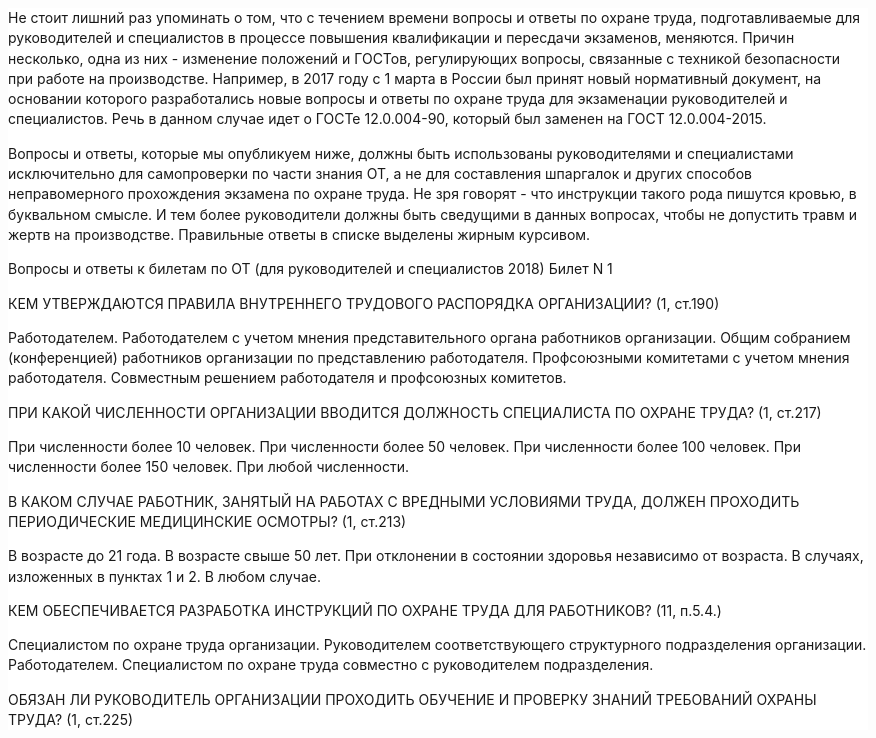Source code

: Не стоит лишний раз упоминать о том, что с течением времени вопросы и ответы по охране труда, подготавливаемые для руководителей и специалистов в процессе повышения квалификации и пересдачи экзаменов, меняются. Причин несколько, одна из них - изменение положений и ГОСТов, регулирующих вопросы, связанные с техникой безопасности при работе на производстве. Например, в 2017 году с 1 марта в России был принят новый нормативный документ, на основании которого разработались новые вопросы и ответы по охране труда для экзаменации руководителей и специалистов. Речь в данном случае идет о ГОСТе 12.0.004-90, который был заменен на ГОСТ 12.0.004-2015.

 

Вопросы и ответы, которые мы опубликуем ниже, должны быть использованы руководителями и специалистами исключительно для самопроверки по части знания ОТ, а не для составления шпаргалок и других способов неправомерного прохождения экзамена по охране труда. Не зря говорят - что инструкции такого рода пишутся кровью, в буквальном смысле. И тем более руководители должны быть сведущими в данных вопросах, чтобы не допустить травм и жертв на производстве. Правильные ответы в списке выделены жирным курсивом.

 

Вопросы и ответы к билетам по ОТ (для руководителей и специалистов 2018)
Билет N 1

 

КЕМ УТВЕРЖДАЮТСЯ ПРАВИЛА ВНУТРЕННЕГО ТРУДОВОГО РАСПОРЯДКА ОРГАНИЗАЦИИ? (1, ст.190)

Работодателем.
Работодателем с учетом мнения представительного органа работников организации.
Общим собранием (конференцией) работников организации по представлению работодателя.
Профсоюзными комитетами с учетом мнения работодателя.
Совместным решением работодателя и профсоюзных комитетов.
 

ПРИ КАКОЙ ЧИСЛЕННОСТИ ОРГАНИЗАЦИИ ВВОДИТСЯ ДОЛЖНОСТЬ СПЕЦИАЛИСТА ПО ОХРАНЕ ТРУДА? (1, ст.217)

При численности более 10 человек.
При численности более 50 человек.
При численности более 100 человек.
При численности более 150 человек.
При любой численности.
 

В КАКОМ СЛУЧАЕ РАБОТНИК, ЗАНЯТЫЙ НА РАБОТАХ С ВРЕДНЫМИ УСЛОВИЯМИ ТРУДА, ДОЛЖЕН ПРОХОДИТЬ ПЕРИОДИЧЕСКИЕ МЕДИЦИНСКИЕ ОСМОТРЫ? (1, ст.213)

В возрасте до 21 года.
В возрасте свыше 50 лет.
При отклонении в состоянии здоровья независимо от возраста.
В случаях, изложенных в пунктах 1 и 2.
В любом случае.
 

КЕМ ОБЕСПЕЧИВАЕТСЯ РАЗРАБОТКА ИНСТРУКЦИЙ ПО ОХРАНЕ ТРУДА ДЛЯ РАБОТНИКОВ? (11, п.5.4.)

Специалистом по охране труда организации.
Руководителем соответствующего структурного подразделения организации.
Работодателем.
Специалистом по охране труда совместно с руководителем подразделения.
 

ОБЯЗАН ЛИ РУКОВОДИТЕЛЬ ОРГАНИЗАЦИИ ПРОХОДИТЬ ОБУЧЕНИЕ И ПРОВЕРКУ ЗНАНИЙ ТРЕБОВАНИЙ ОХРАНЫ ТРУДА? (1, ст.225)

--

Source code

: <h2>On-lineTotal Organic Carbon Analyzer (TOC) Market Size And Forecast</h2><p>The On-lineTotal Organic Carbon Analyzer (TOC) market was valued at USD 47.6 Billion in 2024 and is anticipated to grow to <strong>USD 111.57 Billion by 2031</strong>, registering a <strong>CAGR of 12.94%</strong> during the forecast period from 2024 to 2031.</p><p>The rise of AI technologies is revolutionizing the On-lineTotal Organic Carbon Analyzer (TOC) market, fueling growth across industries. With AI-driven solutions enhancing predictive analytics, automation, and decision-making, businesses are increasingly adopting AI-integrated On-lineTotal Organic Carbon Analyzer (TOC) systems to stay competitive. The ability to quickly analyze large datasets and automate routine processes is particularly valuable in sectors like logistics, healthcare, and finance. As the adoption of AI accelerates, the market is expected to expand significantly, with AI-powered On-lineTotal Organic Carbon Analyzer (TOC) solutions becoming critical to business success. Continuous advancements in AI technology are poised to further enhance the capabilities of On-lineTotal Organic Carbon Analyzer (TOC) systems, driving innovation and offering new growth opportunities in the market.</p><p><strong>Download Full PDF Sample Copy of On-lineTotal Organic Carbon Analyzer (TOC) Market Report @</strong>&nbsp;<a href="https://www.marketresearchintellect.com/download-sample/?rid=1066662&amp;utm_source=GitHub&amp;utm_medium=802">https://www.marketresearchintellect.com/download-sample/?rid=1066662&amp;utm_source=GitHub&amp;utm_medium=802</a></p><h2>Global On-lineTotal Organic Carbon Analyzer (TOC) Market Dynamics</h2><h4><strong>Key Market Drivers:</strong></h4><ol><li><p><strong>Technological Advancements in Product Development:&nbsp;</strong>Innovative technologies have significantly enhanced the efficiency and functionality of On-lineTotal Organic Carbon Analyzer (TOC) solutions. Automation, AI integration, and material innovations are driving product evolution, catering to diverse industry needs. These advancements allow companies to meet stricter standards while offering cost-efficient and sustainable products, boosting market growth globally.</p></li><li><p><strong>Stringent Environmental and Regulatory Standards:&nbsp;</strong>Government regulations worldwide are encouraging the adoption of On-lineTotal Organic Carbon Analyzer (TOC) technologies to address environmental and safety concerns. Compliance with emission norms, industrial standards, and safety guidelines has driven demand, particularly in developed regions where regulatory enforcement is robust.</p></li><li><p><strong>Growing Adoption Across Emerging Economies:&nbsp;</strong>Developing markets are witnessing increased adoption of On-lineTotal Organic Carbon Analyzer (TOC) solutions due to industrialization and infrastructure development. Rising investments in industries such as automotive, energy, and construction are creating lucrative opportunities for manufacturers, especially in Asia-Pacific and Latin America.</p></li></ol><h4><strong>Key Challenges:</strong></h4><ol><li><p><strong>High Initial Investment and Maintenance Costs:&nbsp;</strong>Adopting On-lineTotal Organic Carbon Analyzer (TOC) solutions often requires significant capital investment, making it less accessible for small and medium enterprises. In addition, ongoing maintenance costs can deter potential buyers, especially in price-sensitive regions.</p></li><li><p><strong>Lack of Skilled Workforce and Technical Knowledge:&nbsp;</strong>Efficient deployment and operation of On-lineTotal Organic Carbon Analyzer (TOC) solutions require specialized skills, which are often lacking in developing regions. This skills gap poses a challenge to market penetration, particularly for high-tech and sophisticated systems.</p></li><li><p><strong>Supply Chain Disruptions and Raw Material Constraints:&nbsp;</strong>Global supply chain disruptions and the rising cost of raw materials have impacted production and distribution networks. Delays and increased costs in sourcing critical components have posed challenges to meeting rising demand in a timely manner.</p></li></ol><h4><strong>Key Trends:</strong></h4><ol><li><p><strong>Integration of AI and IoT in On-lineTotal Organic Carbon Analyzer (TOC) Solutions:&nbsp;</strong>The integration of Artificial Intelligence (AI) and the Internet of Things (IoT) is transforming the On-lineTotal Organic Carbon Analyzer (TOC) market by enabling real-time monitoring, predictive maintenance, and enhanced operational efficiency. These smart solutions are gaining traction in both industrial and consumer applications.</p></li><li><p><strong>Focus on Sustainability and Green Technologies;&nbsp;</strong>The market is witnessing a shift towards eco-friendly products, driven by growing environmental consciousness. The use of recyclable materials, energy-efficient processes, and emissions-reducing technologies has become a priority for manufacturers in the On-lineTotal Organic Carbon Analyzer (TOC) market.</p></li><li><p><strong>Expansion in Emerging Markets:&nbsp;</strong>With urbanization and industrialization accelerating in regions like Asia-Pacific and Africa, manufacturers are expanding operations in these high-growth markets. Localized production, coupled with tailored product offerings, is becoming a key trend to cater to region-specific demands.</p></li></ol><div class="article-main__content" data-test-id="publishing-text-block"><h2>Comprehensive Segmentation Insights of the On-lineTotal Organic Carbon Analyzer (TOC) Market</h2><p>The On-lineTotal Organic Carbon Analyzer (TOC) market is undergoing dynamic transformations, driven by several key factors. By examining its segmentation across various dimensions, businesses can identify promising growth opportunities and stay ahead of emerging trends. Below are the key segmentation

--

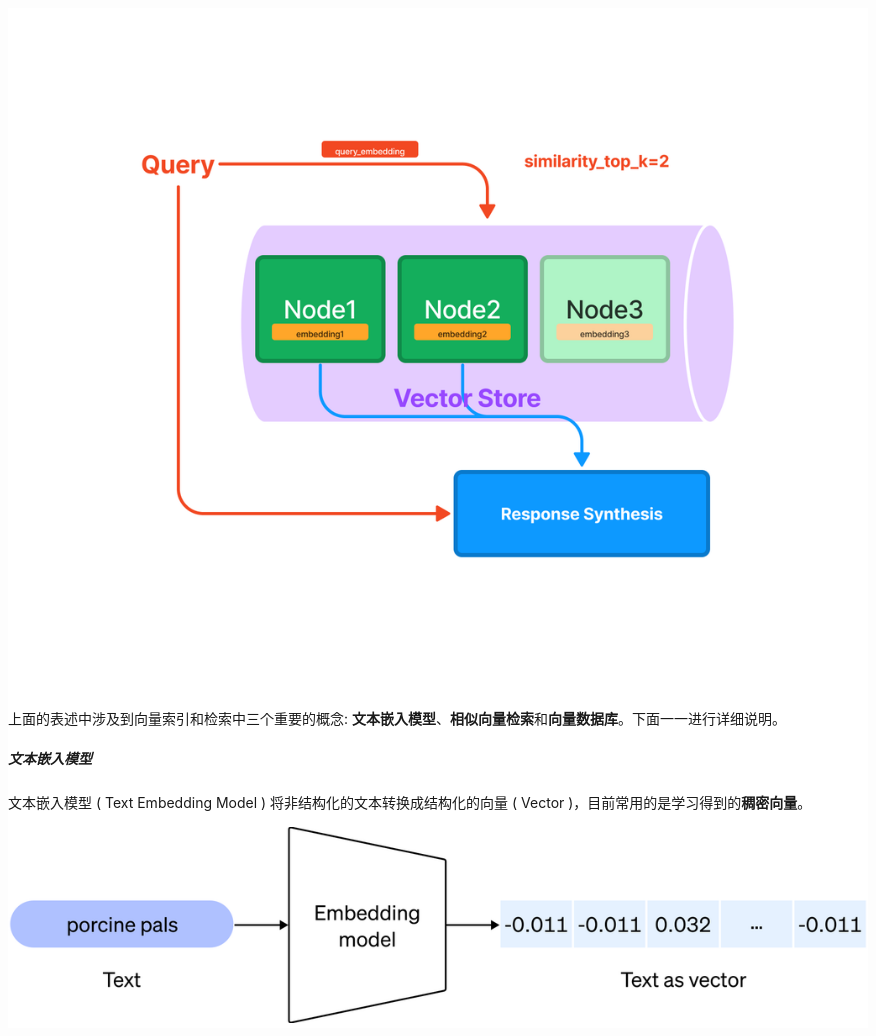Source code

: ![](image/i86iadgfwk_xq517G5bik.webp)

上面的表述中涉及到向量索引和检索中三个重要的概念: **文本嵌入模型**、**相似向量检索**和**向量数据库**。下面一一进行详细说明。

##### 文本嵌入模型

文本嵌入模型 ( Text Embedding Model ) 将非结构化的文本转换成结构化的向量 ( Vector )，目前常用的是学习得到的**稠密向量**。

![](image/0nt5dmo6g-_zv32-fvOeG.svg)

## [WHAT YOU NEED TO DO]
Working from the material above, retype exactly the lines from the one with "Специалистом по охране труда организации." through the one with "ОБЯЗАН ЛИ РУКОВОДИТЕЛЬ", both included, and only those lines.

## [ANSWER TO THIS TASK]
Специалистом по охране труда организации.
Руководителем соответствующего структурного подразделения организации.
Работодателем.
Специалистом по охране труда совместно с руководителем подразделения.
 

ОБЯЗАН ЛИ РУКОВОДИТЕЛЬ ОРГАНИЗАЦИИ ПРОХОДИТЬ ОБУЧЕНИЕ И ПРОВЕРКУ ЗНАНИЙ ТРЕБОВАНИЙ ОХРАНЫ ТРУДА? (1, ст.225)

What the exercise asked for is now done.